How “Excellence From Anywhere” protects from proximity bias

Some organizations may need some employees to come in to their facility full-time. For example, one of my clients is a high-tech manufacturing company with over 25,000 employees. Many of these employees must be present on the factory floor.

Others may need to come in on a hybrid schedule even if they worked remotely full-time during the pandemic. A case in point: Research and development staff are able to innovate better if they can access equipment in the company’s labs. Some team leaders may want employees to come in one day a week to facilitate team cohesion and collaboration, even if they can perform all of their work remotely. Still other employees may have team leaders who permit them to work remotely full-time.

Such differences over flexibility have the potential to create tension between employees. Addressing these potential cultural divides is vital to prevent a sense of “haves” and “have-nots” from developing.

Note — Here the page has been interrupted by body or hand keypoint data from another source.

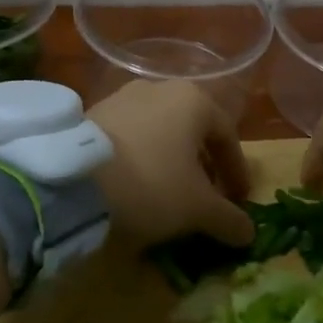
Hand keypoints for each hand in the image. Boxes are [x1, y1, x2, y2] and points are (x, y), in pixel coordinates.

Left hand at [89, 80, 254, 248]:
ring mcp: (123, 97)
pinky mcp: (93, 113)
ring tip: (170, 193)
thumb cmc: (152, 185)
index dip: (237, 171)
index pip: (228, 136)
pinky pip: (131, 136)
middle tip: (207, 196)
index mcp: (194, 100)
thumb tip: (249, 233)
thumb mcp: (198, 208)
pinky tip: (136, 184)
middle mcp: (160, 88)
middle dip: (204, 165)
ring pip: (161, 131)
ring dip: (172, 161)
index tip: (240, 200)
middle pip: (193, 130)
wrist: (73, 182)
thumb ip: (229, 219)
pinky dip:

Leaders can address this by focusing on a shared culture of Excellence From Anywhere. This term refers to a flexible organizational culture that takes into account the nature of an employee’s work and promotes task-based policies, allowing remote work whenever possible.

The Excellence From Anywhere strategy addresses concerns about divides by focusing on deliverables, regardless of where you work. Doing so also involves adopting best practices for hybrid and remote collaboration and innovation.

Boosting such best practices helps integrate employees into a work culture fit for the future of work while fostering good relationships with managers. Research shows these are the most important relationships for employee morale, engagement and retention.

By valuing deliverables, collaboration, and innovation through a shared work culture of Excellence From Anywhere, you can instill in your employees a focus on deliverables. The core idea is to get all of your workforce to pull together to achieve business outcomes: the location doesn’t matter.

This work culture addresses concerns about fairness by reframing the conversation to focus on accomplishing shared goals, rather than the method of achieving them. After all, no one wants their colleagues to have to commute out of spite.